- **Records for processing**

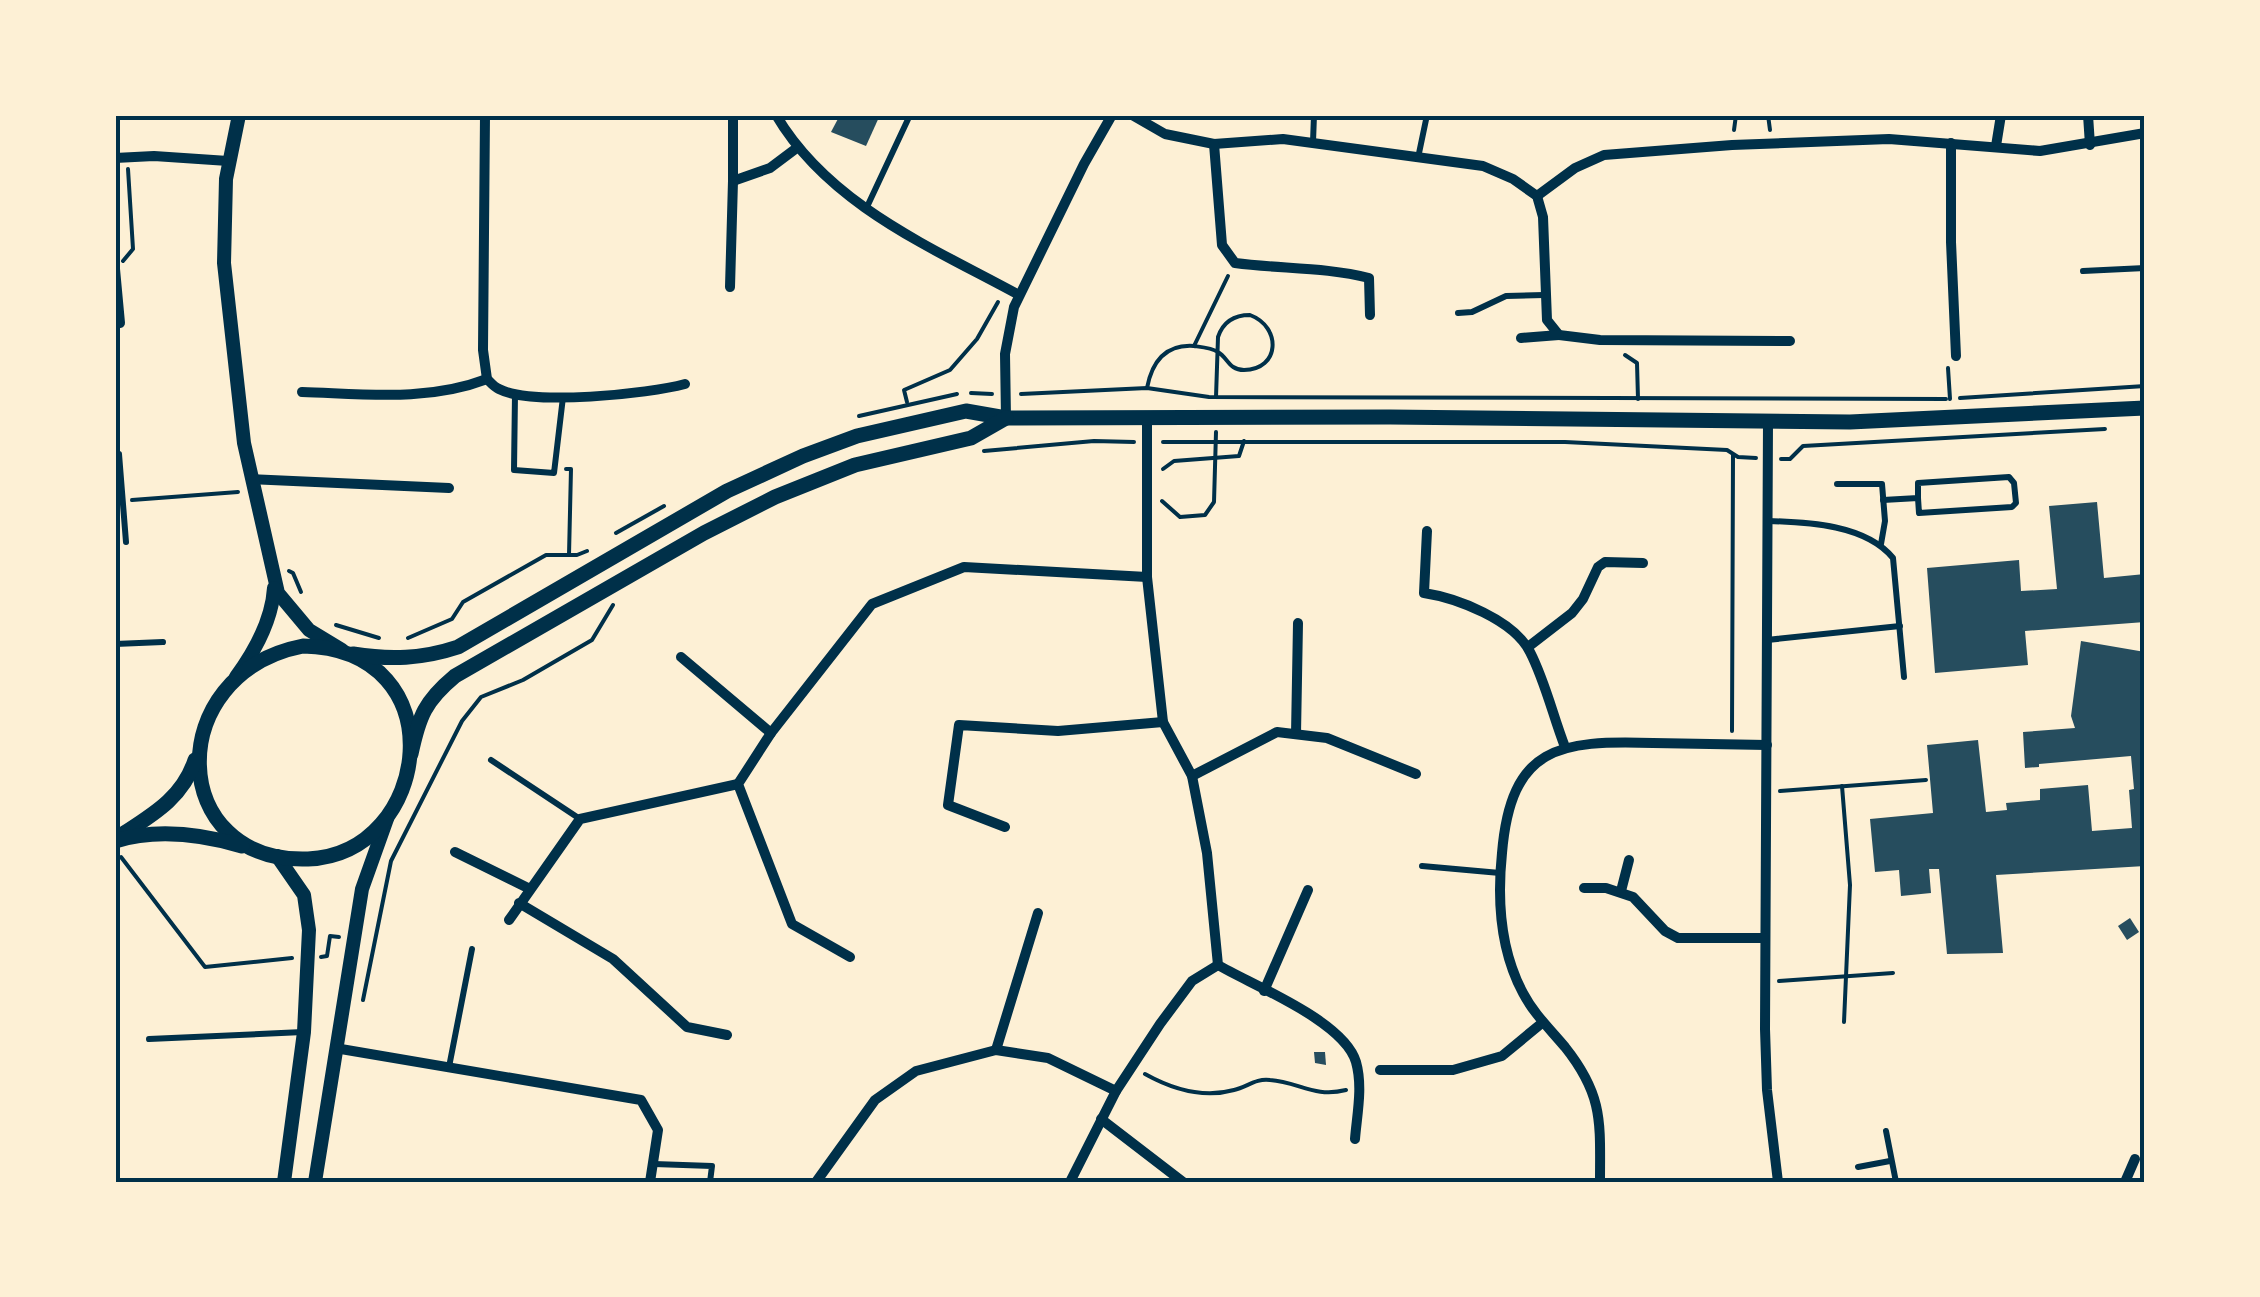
<svg xmlns="http://www.w3.org/2000/svg" width="2260" height="1297" font-family="Montserrat,sans-serif">
<rect width="100%" height="100%" fill="#fdf0d5"/>
<g fill="#264d5e">
<path d="M840,115H880L866,146L831,132Z"/>
<path d="M2097,502L2104,578L2145,574V622L2025,631L2028,665L1935,673L1927,568L2019,560L2021,591L2057,589L2049,506Z"/>
<path d="M2081,641L2145,652V866L1996,875L2003,953L1947,954L1939,869H1929L1931,893L1901,896L1899,870L1875,872L1870,819L1933,813L1927,745L1978,740L1986,812L2007,810L2006,803L2040,800V789L2088,785L2092,831L2132,828L2129,790L2134,789L2131,756L2039,764V767L2025,768L2023,732L2075,728L2071,716Z"/>
<path d="M2130,918L2139,932L2127,940L2118,926Z"/>
<path d="M1314,1052H1325L1326,1065L1315,1063Z"/>
</g>
<g fill="none" stroke-linecap="round" stroke-linejoin="round">
<g stroke="#003049" stroke-width="4">
<path d="M1768,115L1770,130"/>
<path d="M1734,130L1736,115"/>
<path d="M123,261L133,249L128,169"/>
<path d="M1194,346C1201,347 1212,348 1218,352C1228,358 1229,370 1244,370C1280,370 1282,327 1250,315C1233,315 1223,322 1218,337L1216,397"/>
<path d="M1625,355L1637,363L1638,399"/>
<path d="M1948,368L1950,399"/>
<path d="M1147,388C1152,362 1165,344 1194,346L1228,276"/>
<path d="M971,393L992,394"/>
<path d="M1021,394L1147,388L1209,397L1946,399"/>
<path d="M1960,398L2145,386"/>
<path d="M907,402L904,390L950,370L977,339L998,302"/>
<path d="M859,416L957,394"/>
<path d="M1163,442H1565L1727,450L1738,457L1756,458"/>
<path d="M984,451L1094,441L1134,442"/>
<path d="M1781,459H1790L1803,446L2105,429"/>
<path d="M566,469H571L569,555"/>
<path d="M1163,469L1174,461L1239,456L1244,441"/>
<path d="M132,500L238,492"/>
<path d="M1162,501L1180,517L1205,515L1214,502L1216,432"/>
<path d="M616,533L664,506"/>
<path d="M289,571L293,573L301,592"/>
<path d="M336,625L379,638"/>
<path d="M408,638L452,619L463,602L546,555H577L587,551"/>
<path d="M1732,731L1733,455"/>
<path d="M1842,786L1850,885L1844,1022"/>
<path d="M1780,791L1926,780"/>
<path d="M121,857L205,967L292,958"/>
<path d="M321,957L327,956L330,936L339,937"/>
<path d="M1779,981L1893,973"/>
<path d="M363,1000L391,861L462,721L481,697L523,680L592,640L613,605"/>
<path d="M1145,1074C1172,1089 1202,1099 1234,1090C1247,1087 1256,1078 1270,1080C1299,1082 1314,1098 1346,1090"/>
</g>
<g stroke="#003049" stroke-width="6">
<path d="M1313,142L1314,115"/>
<path d="M1418,158L1427,115"/>
<path d="M866,209L910,115"/>
<path d="M2083,271L2145,268"/>
<path d="M1458,313L1472,312L1506,296L1544,295"/>
<path d="M515,394L514,470L554,473L563,397"/>
<path d="M119,454L126,542"/>
<path d="M1837,484H1882L1885,521L1881,544"/>
<path d="M1883,500L1918,498L1919,513L2012,507L2016,503L2014,483L2009,477L1918,483V498"/>
<path d="M1768,521C1809,522 1866,525 1893,558L1904,677"/>
<path d="M1767,640L1900,626"/>
<path d="M115,644L163,642"/>
<path d="M491,760L580,819"/>
<path d="M1422,866L1500,873"/>
<path d="M149,1039L303,1032"/>
<path d="M449,1067L472,949"/>
<path d="M1886,1131L1896,1182"/>
<path d="M654,1164L712,1166L710,1182"/>
<path d="M1858,1167L1890,1161"/>
<path d="M1536,1182L1600,1181"/>
</g>
<g stroke="#003049" stroke-width="10">
<path d="M485,115L483,350L487,379C491,383 494,387 499,389C532,406 648,394 685,384"/>
<path d="M733,115V181L770,168L798,147"/>
<path d="M776,115C829,205 931,247 1019,295"/>
<path d="M1132,115L1165,134L1214,144L1283,139L1483,166L1513,179L1537,196L1543,217L1547,320L1559,335L1600,340L1790,341"/>
<path d="M2088,115L2090,145"/>
<path d="M1951,143V242L1956,356"/>
<path d="M1214,144L1222,245L1235,263C1280,269 1326,267 1369,278L1370,315"/>
<path d="M1996,146L2001,115"/>
<path d="M115,158L154,156L228,161"/>
<path d="M1537,196L1575,168L1604,155L1732,145L1889,139L2040,151L2145,133"/>
<path d="M115,269L120,323"/>
<path d="M730,287L733,181"/>
<path d="M1521,338L1559,335"/>
<path d="M302,392C365,394 427,402 487,379"/>
<path d="M1006,418L1005,354L1014,307L1084,164L1112,115"/>
<path d="M1147,419V577L1163,722L1192,776L1207,853L1218,965C1254,986 1344,1021 1356,1062C1363,1087 1357,1114 1355,1139"/>
<path d="M1768,422L1765,1029L1767,1090L1778,1182"/>
<path d="M251,479L449,488"/>
<path d="M1427,531L1424,593C1457,598 1514,620 1530,652C1545,681 1553,716 1565,747"/>
<path d="M1528,647L1572,613L1583,599L1598,567L1605,562L1643,563"/>
<path d="M681,657L771,733"/>
<path d="M1296,734L1298,623"/>
<path d="M1192,776L1277,732L1327,738L1416,774"/>
<path d="M1005,827L948,805L959,725L1058,731L1163,722"/>
<path d="M455,852L530,889"/>
<path d="M1584,888H1606L1633,897L1665,931L1678,938H1764"/>
<path d="M1621,891L1629,860"/>
<path d="M519,903L613,959L687,1027L727,1035"/>
<path d="M509,920L580,819L738,784"/>
<path d="M850,957L792,924L738,784L771,733L872,604L964,567L1147,577"/>
<path d="M1264,991L1308,890"/>
<path d="M335,1048L641,1100L658,1130L650,1182"/>
<path d="M996,1050L1038,913"/>
<path d="M1380,1070H1453L1502,1056L1542,1023"/>
<path d="M1101,1119L1183,1182"/>
<path d="M816,1182L875,1100L916,1071L996,1050L1048,1058L1116,1091"/>
<path d="M1070,1182L1116,1091L1160,1024L1192,981L1218,965"/>
<path d="M1600,1182C1600,1123 1604,1096 1565,1047C1550,1029 1534,1014 1523,993C1500,950 1497,901 1502,853C1511,746 1559,740 1653,743C1691,744 1729,744 1767,745"/>
<path d="M2125,1182L2135,1159"/>
</g>
<g stroke="#003049" stroke-width="14">
<path d="M239,115L226,179L224,263L244,443L278,593L309,630L342,650"/>
<path d="M236,677C255,651 272,621 274,588"/>
<path d="M277,856L304,895L309,930L304,1032L284,1182"/>
<path d="M315,1182L362,889L387,819"/>
</g>
<g stroke="#003049" stroke-width="15">
<path d="M303,646C458,649 432,854 308,859C167,864 161,674 303,646Z"/>
<path d="M353,654C390,660 422,659 458,647L727,491L803,456L857,436L966,411L1006,418L1390,417L1850,422L2145,408"/>
<path d="M411,754C419,716 425,701 455,676L704,533L775,497L855,465L971,438L1006,418"/>
<path d="M123,834C154,814 183,797 195,760"/>
<path d="M115,841C157,828 201,834 242,846"/>
</g>
</g>
<rect width="2260" height="1297" fill="none" stroke="#fdf0d5" stroke-width="235"/>
<rect x="118" y="118" width="2024" height="1062" fill="none" stroke="#003049" stroke-width="4"/>
</svg>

- **Problem description**
Output every record above word for word, omitting any pictures they contain.

- **Reply to the task**
<svg xmlns="http://www.w3.org/2000/svg" width="2260" height="1297" font-family="Montserrat,sans-serif">
<rect width="100%" height="100%" fill="#fdf0d5"/>
<g fill="#264d5e">
<path d="M840,115H880L866,146L831,132Z"/>
<path d="M2097,502L2104,578L2145,574V622L2025,631L2028,665L1935,673L1927,568L2019,560L2021,591L2057,589L2049,506Z"/>
<path d="M2081,641L2145,652V866L1996,875L2003,953L1947,954L1939,869H1929L1931,893L1901,896L1899,870L1875,872L1870,819L1933,813L1927,745L1978,740L1986,812L2007,810L2006,803L2040,800V789L2088,785L2092,831L2132,828L2129,790L2134,789L2131,756L2039,764V767L2025,768L2023,732L2075,728L2071,716Z"/>
<path d="M2130,918L2139,932L2127,940L2118,926Z"/>
<path d="M1314,1052H1325L1326,1065L1315,1063Z"/>
</g>
<g fill="none" stroke-linecap="round" stroke-linejoin="round">
<g stroke="#003049" stroke-width="4">
<path d="M1768,115L1770,130"/>
<path d="M1734,130L1736,115"/>
<path d="M123,261L133,249L128,169"/>
<path d="M1194,346C1201,347 1212,348 1218,352C1228,358 1229,370 1244,370C1280,370 1282,327 1250,315C1233,315 1223,322 1218,337L1216,397"/>
<path d="M1625,355L1637,363L1638,399"/>
<path d="M1948,368L1950,399"/>
<path d="M1147,388C1152,362 1165,344 1194,346L1228,276"/>
<path d="M971,393L992,394"/>
<path d="M1021,394L1147,388L1209,397L1946,399"/>
<path d="M1960,398L2145,386"/>
<path d="M907,402L904,390L950,370L977,339L998,302"/>
<path d="M859,416L957,394"/>
<path d="M1163,442H1565L1727,450L1738,457L1756,458"/>
<path d="M984,451L1094,441L1134,442"/>
<path d="M1781,459H1790L1803,446L2105,429"/>
<path d="M566,469H571L569,555"/>
<path d="M1163,469L1174,461L1239,456L1244,441"/>
<path d="M132,500L238,492"/>
<path d="M1162,501L1180,517L1205,515L1214,502L1216,432"/>
<path d="M616,533L664,506"/>
<path d="M289,571L293,573L301,592"/>
<path d="M336,625L379,638"/>
<path d="M408,638L452,619L463,602L546,555H577L587,551"/>
<path d="M1732,731L1733,455"/>
<path d="M1842,786L1850,885L1844,1022"/>
<path d="M1780,791L1926,780"/>
<path d="M121,857L205,967L292,958"/>
<path d="M321,957L327,956L330,936L339,937"/>
<path d="M1779,981L1893,973"/>
<path d="M363,1000L391,861L462,721L481,697L523,680L592,640L613,605"/>
<path d="M1145,1074C1172,1089 1202,1099 1234,1090C1247,1087 1256,1078 1270,1080C1299,1082 1314,1098 1346,1090"/>
</g>
<g stroke="#003049" stroke-width="6">
<path d="M1313,142L1314,115"/>
<path d="M1418,158L1427,115"/>
<path d="M866,209L910,115"/>
<path d="M2083,271L2145,268"/>
<path d="M1458,313L1472,312L1506,296L1544,295"/>
<path d="M515,394L514,470L554,473L563,397"/>
<path d="M119,454L126,542"/>
<path d="M1837,484H1882L1885,521L1881,544"/>
<path d="M1883,500L1918,498L1919,513L2012,507L2016,503L2014,483L2009,477L1918,483V498"/>
<path d="M1768,521C1809,522 1866,525 1893,558L1904,677"/>
<path d="M1767,640L1900,626"/>
<path d="M115,644L163,642"/>
<path d="M491,760L580,819"/>
<path d="M1422,866L1500,873"/>
<path d="M149,1039L303,1032"/>
<path d="M449,1067L472,949"/>
<path d="M1886,1131L1896,1182"/>
<path d="M654,1164L712,1166L710,1182"/>
<path d="M1858,1167L1890,1161"/>
<path d="M1536,1182L1600,1181"/>
</g>
<g stroke="#003049" stroke-width="10">
<path d="M485,115L483,350L487,379C491,383 494,387 499,389C532,406 648,394 685,384"/>
<path d="M733,115V181L770,168L798,147"/>
<path d="M776,115C829,205 931,247 1019,295"/>
<path d="M1132,115L1165,134L1214,144L1283,139L1483,166L1513,179L1537,196L1543,217L1547,320L1559,335L1600,340L1790,341"/>
<path d="M2088,115L2090,145"/>
<path d="M1951,143V242L1956,356"/>
<path d="M1214,144L1222,245L1235,263C1280,269 1326,267 1369,278L1370,315"/>
<path d="M1996,146L2001,115"/>
<path d="M115,158L154,156L228,161"/>
<path d="M1537,196L1575,168L1604,155L1732,145L1889,139L2040,151L2145,133"/>
<path d="M115,269L120,323"/>
<path d="M730,287L733,181"/>
<path d="M1521,338L1559,335"/>
<path d="M302,392C365,394 427,402 487,379"/>
<path d="M1006,418L1005,354L1014,307L1084,164L1112,115"/>
<path d="M1147,419V577L1163,722L1192,776L1207,853L1218,965C1254,986 1344,1021 1356,1062C1363,1087 1357,1114 1355,1139"/>
<path d="M1768,422L1765,1029L1767,1090L1778,1182"/>
<path d="M251,479L449,488"/>
<path d="M1427,531L1424,593C1457,598 1514,620 1530,652C1545,681 1553,716 1565,747"/>
<path d="M1528,647L1572,613L1583,599L1598,567L1605,562L1643,563"/>
<path d="M681,657L771,733"/>
<path d="M1296,734L1298,623"/>
<path d="M1192,776L1277,732L1327,738L1416,774"/>
<path d="M1005,827L948,805L959,725L1058,731L1163,722"/>
<path d="M455,852L530,889"/>
<path d="M1584,888H1606L1633,897L1665,931L1678,938H1764"/>
<path d="M1621,891L1629,860"/>
<path d="M519,903L613,959L687,1027L727,1035"/>
<path d="M509,920L580,819L738,784"/>
<path d="M850,957L792,924L738,784L771,733L872,604L964,567L1147,577"/>
<path d="M1264,991L1308,890"/>
<path d="M335,1048L641,1100L658,1130L650,1182"/>
<path d="M996,1050L1038,913"/>
<path d="M1380,1070H1453L1502,1056L1542,1023"/>
<path d="M1101,1119L1183,1182"/>
<path d="M816,1182L875,1100L916,1071L996,1050L1048,1058L1116,1091"/>
<path d="M1070,1182L1116,1091L1160,1024L1192,981L1218,965"/>
<path d="M1600,1182C1600,1123 1604,1096 1565,1047C1550,1029 1534,1014 1523,993C1500,950 1497,901 1502,853C1511,746 1559,740 1653,743C1691,744 1729,744 1767,745"/>
<path d="M2125,1182L2135,1159"/>
</g>
<g stroke="#003049" stroke-width="14">
<path d="M239,115L226,179L224,263L244,443L278,593L309,630L342,650"/>
<path d="M236,677C255,651 272,621 274,588"/>
<path d="M277,856L304,895L309,930L304,1032L284,1182"/>
<path d="M315,1182L362,889L387,819"/>
</g>
<g stroke="#003049" stroke-width="15">
<path d="M303,646C458,649 432,854 308,859C167,864 161,674 303,646Z"/>
<path d="M353,654C390,660 422,659 458,647L727,491L803,456L857,436L966,411L1006,418L1390,417L1850,422L2145,408"/>
<path d="M411,754C419,716 425,701 455,676L704,533L775,497L855,465L971,438L1006,418"/>
<path d="M123,834C154,814 183,797 195,760"/>
<path d="M115,841C157,828 201,834 242,846"/>
</g>
</g>
<rect width="2260" height="1297" fill="none" stroke="#fdf0d5" stroke-width="235"/>
<rect x="118" y="118" width="2024" height="1062" fill="none" stroke="#003049" stroke-width="4"/>
</svg>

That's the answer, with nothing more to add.